---------- Data shown ----------

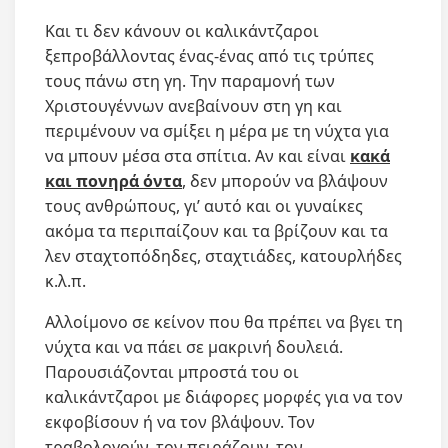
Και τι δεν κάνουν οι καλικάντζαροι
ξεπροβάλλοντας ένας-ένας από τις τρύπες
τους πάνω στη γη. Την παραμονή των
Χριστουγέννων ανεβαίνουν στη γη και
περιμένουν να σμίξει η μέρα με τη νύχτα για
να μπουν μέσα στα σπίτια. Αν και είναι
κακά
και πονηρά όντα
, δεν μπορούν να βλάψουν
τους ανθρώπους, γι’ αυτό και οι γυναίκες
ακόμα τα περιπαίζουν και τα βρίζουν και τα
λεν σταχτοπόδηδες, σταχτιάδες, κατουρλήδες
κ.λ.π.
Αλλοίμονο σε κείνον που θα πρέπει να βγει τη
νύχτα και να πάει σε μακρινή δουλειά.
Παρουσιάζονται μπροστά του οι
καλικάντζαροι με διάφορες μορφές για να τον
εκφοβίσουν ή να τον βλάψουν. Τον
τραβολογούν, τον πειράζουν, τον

----------
---------- Data shown ----------

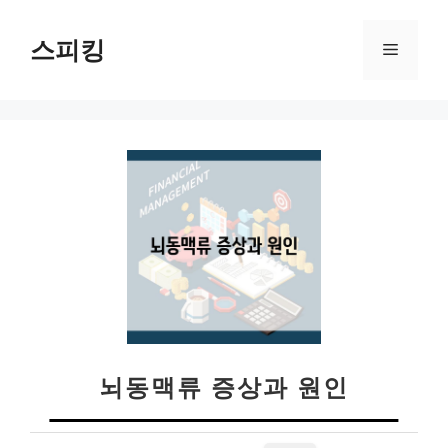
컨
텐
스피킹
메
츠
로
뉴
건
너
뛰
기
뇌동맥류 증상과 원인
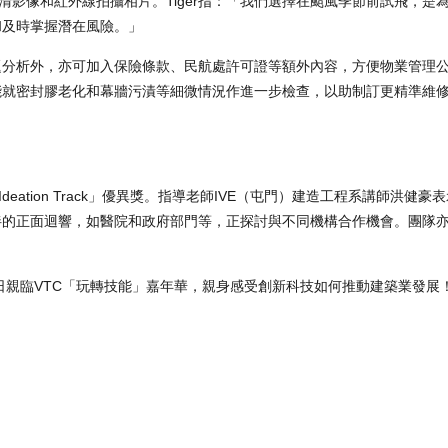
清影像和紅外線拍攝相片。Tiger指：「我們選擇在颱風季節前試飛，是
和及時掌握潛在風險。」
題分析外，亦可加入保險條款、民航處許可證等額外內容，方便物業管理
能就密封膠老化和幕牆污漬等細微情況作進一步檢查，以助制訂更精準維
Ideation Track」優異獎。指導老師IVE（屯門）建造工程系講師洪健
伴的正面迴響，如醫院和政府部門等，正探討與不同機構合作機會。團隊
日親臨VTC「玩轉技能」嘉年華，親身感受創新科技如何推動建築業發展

----------

■ Task: Using the entries above, give back exactly the line containing "ακόμα τα περιπαίζουν και τα βρίζουν και τα", the line containing "τραβολογούν, τον πειράζουν, τον", and every line between them, and nothing else.

■ Result of this exercise:
ακόμα τα περιπαίζουν και τα βρίζουν και τα
λεν σταχτοπόδηδες, σταχτιάδες, κατουρλήδες
κ.λ.π.
Αλλοίμονο σε κείνον που θα πρέπει να βγει τη
νύχτα και να πάει σε μακρινή δουλειά.
Παρουσιάζονται μπροστά του οι
καλικάντζαροι με διάφορες μορφές για να τον
εκφοβίσουν ή να τον βλάψουν. Τον
τραβολογούν, τον πειράζουν, τον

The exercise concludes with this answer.